На той же встрече Майский уведомил Ванситтарта о том, что его и Эллиота с радостью примут в Москве. Ванситтарт воспринял новость с воодушевлением, предположив во всеуслышание, что вместо него и Эллиота мог бы поехать Саймон. Майский саркастически записал в дневнике, что, мол, он, конечно же, одобряет кандидатуру, но без особого энтузиазма. Тогда же Ванситтарт упомянул, что для поездки рассматривается и кандидатура Идена: холодная реакция Майского по поводу Саймона давала повод думать, что лучше остановить выбор на Идене[785].

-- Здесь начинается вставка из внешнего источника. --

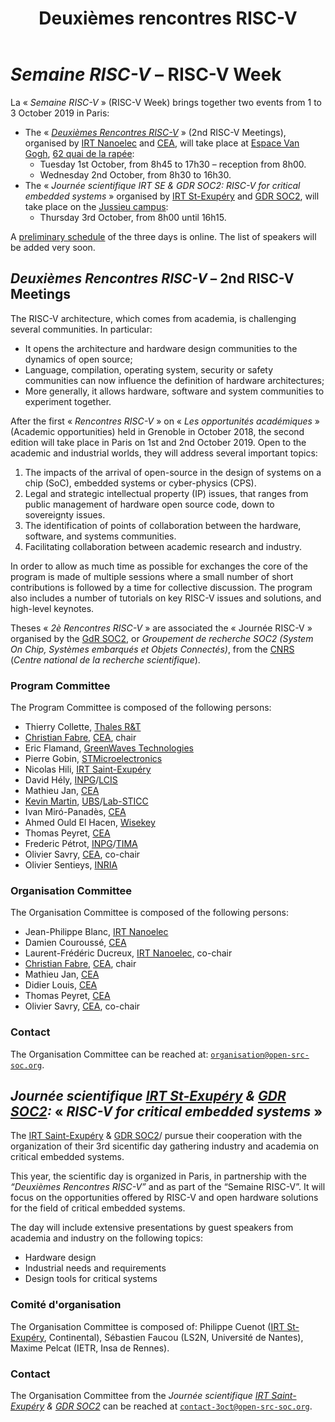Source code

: #+STARTUP: showall
#+OPTIONS: toc:nil
#+title: Deuxièmes rencontres RISC-V

* /Semaine RISC-V/ -- RISC-V Week

La « /Semaine RISC-V/ » (RISC-V Week) brings together two events from
1 to 3 October 2019 in Paris:

- The « [[#mardi][/Deuxièmes Rencontres RISC-V/]] » (2nd RISC-V Meetings),
  organised by [[http://www.irtnanoelec.fr][IRT Nanoelec]] and [[http://www.cea.fr][CEA]], will take place at [[https://espace-van-gogh.com][Espace Van
  Gogh]], [[https://www.openstreetmap.org/?mlat=48.84337&mlon=2.37081#map=19/48.84337/2.37081][62 quai de la rapée]]:
  - Tuesday 1st October, from 8h45 to 17h30 -- reception from 8h00.
  - Wednesday 2nd October, from 8h30 to 16h30.

- The « /Journée scientifique IRT SE & GDR SOC2: RISC-V for critical
  embedded systems/ » organised by [[http://www.irt-saintexupery.com][IRT St-Exupéry]] and [[http://www.gdr-soc.cnrs.fr][GDR SOC2]], will
  take place on the [[https://fr.wikipedia.org/wiki/Campus_de_Jussieu][Jussieu campus]]:
  - Thursday 3rd October, from 8h00 until 16h15.

A [[../programme.html][preliminary schedule]] of the three days is
online. The list of speakers will be added very soon.

** /Deuxièmes Rencontres RISC-V/  -- 2nd RISC-V Meetings
:PROPERTIES:
:CUSTOM_ID: rencontres
:END:

The RISC-V architecture, which comes from academia, is challenging
several communities. In particular:

 - It opens the architecture and hardware design communities to the
   dynamics of open source;
 - Language, compilation, operating system, security or safety
   communities can now influence the definition of hardware
   architectures;
 - More generally, it allows hardware, software and system communities
   to experiment together.

After the first « /Rencontres RISC-V/ » on « /Les opportunités
académiques/ » (Academic opportunities) held in Grenoble in October
2018, the second edition will take place in Paris on 1st and 2nd
October 2019. Open to the academic and industrial worlds, they will
address several important topics:

 1. The impacts of the arrival of open-source in the design of systems
    on a chip (SoC), embedded systems or cyber-physics (CPS).
 2. Legal and strategic intellectual property (IP) issues, that ranges
    from public management of hardware open source code, down to
    sovereignty issues.
 3. The identification of points of collaboration between the
    hardware, software, and systems communities.
 4. Facilitating collaboration between academic research and industry.

In order to allow as much time as possible for exchanges the core of
the program is made of multiple sessions where a small number of short
contributions is followed by a time for collective discussion. The
program also includes a number of tutorials on key RISC-V issues and
solutions, and high-level keynotes.

Theses « /2è Rencontres RISC-V/ » are associated the « Journée RISC-V
» organised by the [[http://www.gdr-soc.cnrs.fr][GdR SOC2]], or /Groupement de recherche SOC2 (System
On Chip, Systèmes embarqués et Objets Connectés)/, from the [[http://www.cnrs.fr][CNRS]]
(/Centre national de la recherche scientifique/).

*** Program Committee

The Program Committee is composed of the following persons:

- Thierry Collette, [[https://www.thalesgroup.com/fr/global/innovation/recherche-technologie][Thales R&T]]
- [[https://fr.linkedin.com/in/christianfabre][Christian Fabre]], [[http://www.cea.fr][CEA]], chair
- Eric Flamand, [[https://greenwaves-technologies.com][GreenWaves Technologies]]
- Pierre Gobin, [[https://www.st.com][STMicroelectronics]]
- Nicolas Hili, [[http://www.irt-saintexupery.com][IRT Saint-Exupéry]]
- David Hély, [[http://www.grenoble-inp.fr][INPG]]/[[http://lcis.grenoble-inp.fr][LCIS]]
- Mathieu Jan, [[http://www.cea.fr][CEA]]
- [[http://www-labsticc.univ-ubs.fr/~kmartin][Kevin Martin]], [[http://www.univ-ubs.fr][UBS]]/[[http://labsticc.fr][Lab-STICC]]
- Ivan Miró-Panadès, [[http://www.cea.fr][CEA]]
- Ahmed Ould El Hacen, [[https://www.wisekey.com][Wisekey]]
- Thomas Peyret, [[http://www.cea.fr][CEA]]
- Frederic Pétrot, [[http://www.grenoble-inp.fr][INPG]]/[[http://tima.univ-grenoble-alpes.fr/tima][TIMA]]
- Olivier Savry, [[http://www.cea.fr][CEA]], co-chair
- Olivier Sentieys, [[https://www.inria.fr][INRIA]]

*** Organisation Committee

The Organisation Committee is composed of the following persons:
- Jean-Philippe Blanc, [[http://www.irtnanoelec.fr][IRT Nanoelec]]
- Damien Couroussé, [[http://www.cea.fr][CEA]]
- Laurent-Frédéric Ducreux, [[http://www.irtnanoelec.fr][IRT Nanoelec]], co-chair
- [[https://fr.linkedin.com/in/christianfabre][Christian Fabre]], [[http://www.cea.fr][CEA]], chair
- Mathieu Jan, [[http://www.cea.fr][CEA]]
- Didier Louis, [[http://www.cea.fr][CEA]]
- Thomas Peyret, [[http://www.cea.fr][CEA]]
- Olivier Savry, [[http://www.cea.fr][CEA]], co-chair

*** Contact

The Organisation Committee can be reached at:
[[mailto:organisation@open-src-soc.org][~organisation@open-src-soc.org~]].


** /Journée scientifique [[http://www.irt-saintexupery.com][IRT St-Exupéry]] & [[http://www.gdr-soc.cnrs.fr][GDR SOC2]]:/ « /RISC-V for critical embedded systems/ »
:PROPERTIES:
:CUSTOM_ID: gdr-soc2
:END:

The [[http://www.irt-saintexupery.com][IRT Saint-Exupéry]] & [[http://www.gdr-soc.cnrs.fr][GDR SOC2]]/ pursue their cooperation with the
organization of their 3rd sicentific day gathering industry and
academia on critical embedded systems.

This year, the scientific day is organized in Paris, in partnership
with the /“Deuxièmes Rencontres RISC-V”/ and as part of the
“Semaine RISC-V”. It will focus on the opportunities offered by RISC-V
and open hardware solutions for the field of critical embedded
systems.

The day will include extensive presentations by guest speakers from
academia and industry on the following topics:

- Hardware design
- Industrial needs and requirements
- Design tools for critical systems

*** Comité d'organisation

The Organisation Committee is composed of: Philippe Cuenot ([[http://www.irt-saintexupery.com][IRT
St-Exupéry]], Continental), Sébastien Faucou (LS2N, Université de
Nantes), Maxime Pelcat (IETR, Insa de Rennes).

*** Contact

The Organisation Committee from the /Journée scientifique [[http://www.irt-saintexupery.com][IRT
Saint-Exupéry]] & [[http://www.gdr-soc.cnrs.fr][GDR SOC2]]/ can be reached at
[[mailto:contact-3oct@open-src-soc.org][=contact-3oct@open-src-soc.org=]].

#+BEGIN_EXPORT html
<p align="center">
<a href="http://www.cea-tech.fr"><img src="./media/logo_CEA.png" alt="Logo CEA" title="CEA" data-align="center" height="100"/></a>
&nbsp;&nbsp;&nbsp;&nbsp;
<a href="http://www.irtnanoelec.fr/fr/"><img src="./media/IRT-nanoelec.png" alt="Logo IRT Nanoelec" title="IRT" data-align="center" height="100"/></a>
</p>
#+END_EXPORT

# pour insérer du html :
# 1. générer d'abord du html approximatif à partif du .org,
# 2. ouvrir le source html produit
# 3. copier dans un BEGIN_EXPORT html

Согласно подробной нумерованной депеше Майского, Ванситтарт однозначно давал понять, что британское правительство поддерживает идею заключения Восточного пакта. «А без Восточного пакта, — сказал он Майскому, — я не мыслю себе вообще умиротворения Европы». Британские дипломаты в Берлине и Варшаве потратили много усилий зря; германское и польское правительства были против. «Ничего не изменилось, — сказал Ванситтарт. — Если немцы распространяют слух, будто бы британское правительство не интересуется Восточным пактом, то они поступают так лишь следуя правилу: “желание — отец мысли”. Теория о том, что будто бы британское правительство ничего не имеет против германской агрессии на Востоке, — совершенная нелепость. Даже ребенок понимает, что, если бы война началась на востоке Европы, она неизбежно перекинулась бы и на Западную Европу». А что же Саймон и остальные? Майский, как всегда, хотел это знать. Что там «Таймс» и лорд Лотьян? «Это чепуха», — отвечал Ванситтарт. С этого момента записи Майского и Ванситтарта совпадают почти полностью, за исключением того, что у Майского в больших подробностях изложен желчный выпад Ванситтарта против «Таймс», — газеты, которая неуклонно деградирует. Там нет сильных авторов. Э. Л. Кеннеди, часто пишущий про международные дела, — это «человек небольшого литературного и политического калибра». Газета «живет своей старой славой». Иностранным дипломатам пора понять, что «нельзя идентифицировать “Таймс” и Форин-офис».
Ванситтарт пытался разубедить Майского насчет состоявшихся ранее в том месяце англо-французских консультаций. «Он просит меня передать советскому правительству, что ни англо-французское соглашение, ни предстоящие переговоры с Германией не окажут никакого неблагоприятного влияния ни на франко-советское сближение, ни на развитие “сильно улучшившихся отношений между Великобританией и СССР” (точные слова В[анситтарта])». Майский пишет, что пересказал Ванситтарта дословно. Ванситтарт также добавил, что в Москве все слишком подозрительные. «В международных делах, — отвечал ему Майский, — подозрительность во всяком случае лучше беспечности». Сказав это, Майский уже собрался было уходить, но Ванситтарт задержал его и задал еще один вопрос.